Das Außenministerium duldet die „anti-ukrainische Rhetorik“ des Nachbarn nicht länger. Die diplomatische Antwort folgte prompt und spiegelbildlich. Das ukrainische Außenministerium hat am Dienstag den ungarischen Botschafter in Kyjiw einbestellt, um ihm eine förmliche Protestnote zu übergeben. Der Schritt ist eine direkte Reaktion auf die jüngste Eskalation durch die ungarische Führung.
„Inakzeptable und unfreundliche Schritte“
In einer scharfen Erklärung machte das Ministerium deutlich, warum der Geduldsfaden gerissen ist. Man habe dem ungarischen Diplomaten den „entschiedenen Protest“ gegen die jüngsten Aussagen aus Budapest übermittelt.
Kyjiw wirft der ungarischen Regierung vor, eine „systematische anti-ukrainische Rhetorik“ zu betreiben. Besonders schwer wiegen für die Ukraine die Vorwürfe von Viktor Orban, Kyjiw würde sich in die ungarischen Wahlen einmischen, sowie die Drohung, den EU-Beitritt der Ukraine „für 100 Jahre“ zu blockieren.

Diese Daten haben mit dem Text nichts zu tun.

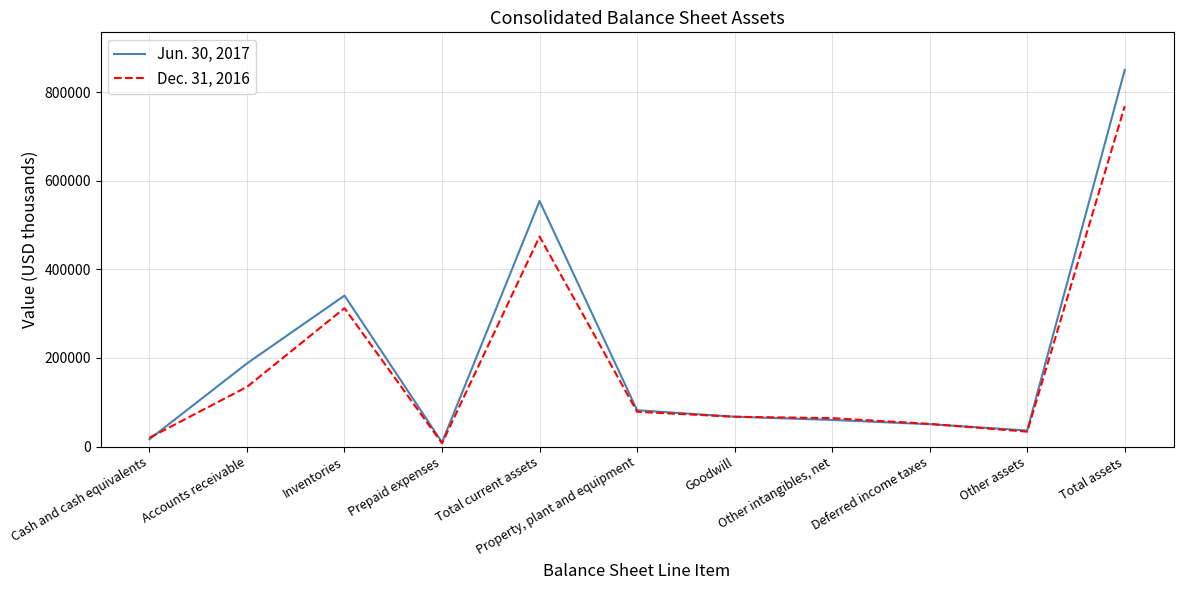

What is the maximum value shown in the chart?

850433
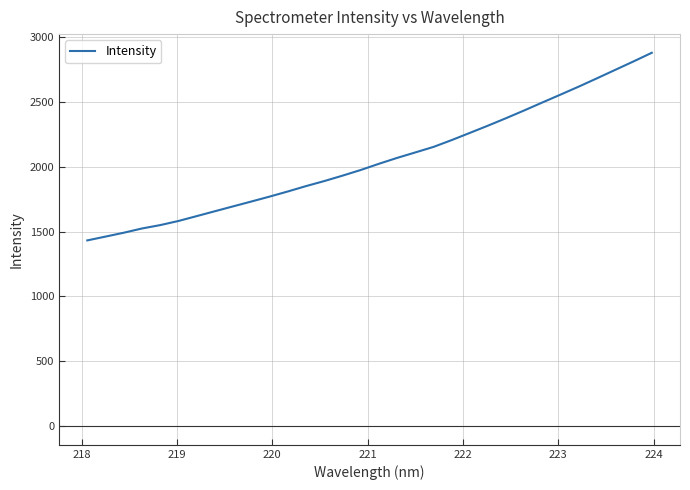

Does the chart have visible grid lines?

Yes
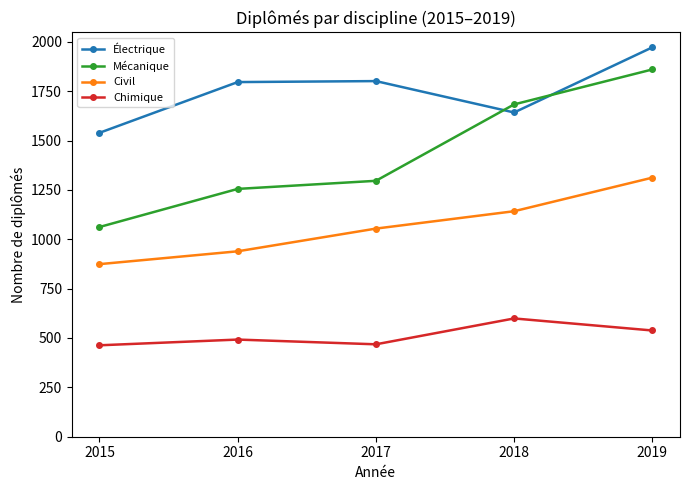

What is the sum of the Civil values at 2018 and 2016?

2081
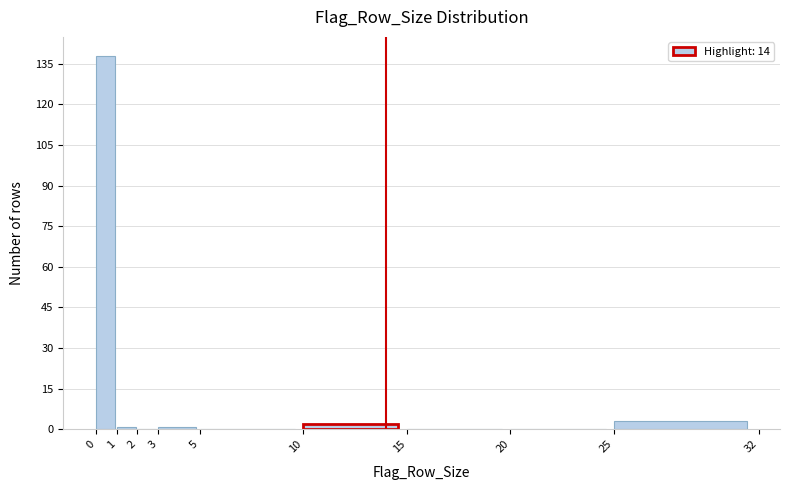

Reading right to left, extract all data points from this chart.

25=3	20=0	15=0	10=2	5=0	3=1	2=0	1=1	0=138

„Es ist inakzeptabel, dass die Führung eines Nachbarlandes, das Mitglied der EU und der NATO ist, solche unfreundlichen Schritte unternimmt, während die Ukraine ihr Blut für die Sicherheit ganz Europas vergießt“, hieß es aus diplomatischen Kreisen.
Aufforderung zur Mäßigung
Das Außenministerium forderte Budapest auf, die „destruktiven Aktionen“ einzustellen, die letztlich nur einem nützen: dem Aggressor Russland. Statt politisches Kapital aus dem Krieg im Nachbarland zu schlagen, solle Ungarn zu einem konstruktiven Dialog zurückkehren.
Die Einbestellung markiert den vorläufigen Höhepunkt einer Woche voller gegenseitiger Vorwürfe, die mit Selenskyjs spitzer Bemerkung in Davos begann („Jeder Viktor, der Interessen verkauft, verdient einen Nackenschlag“) und in Orbans Vorwurf der Wahlmanipulation gipfelte.
Was als verbales Scharmützel begann, hat sich zu einer formellen Krise ausgewachsen. Mit der gegenseitigen Einbestellung der Botschafter sind die diplomatischen Warnsignale auf beiden Seiten nun offiziell gesetzt – der Weg zurück zur Normalität dürfte lang und steinig werden.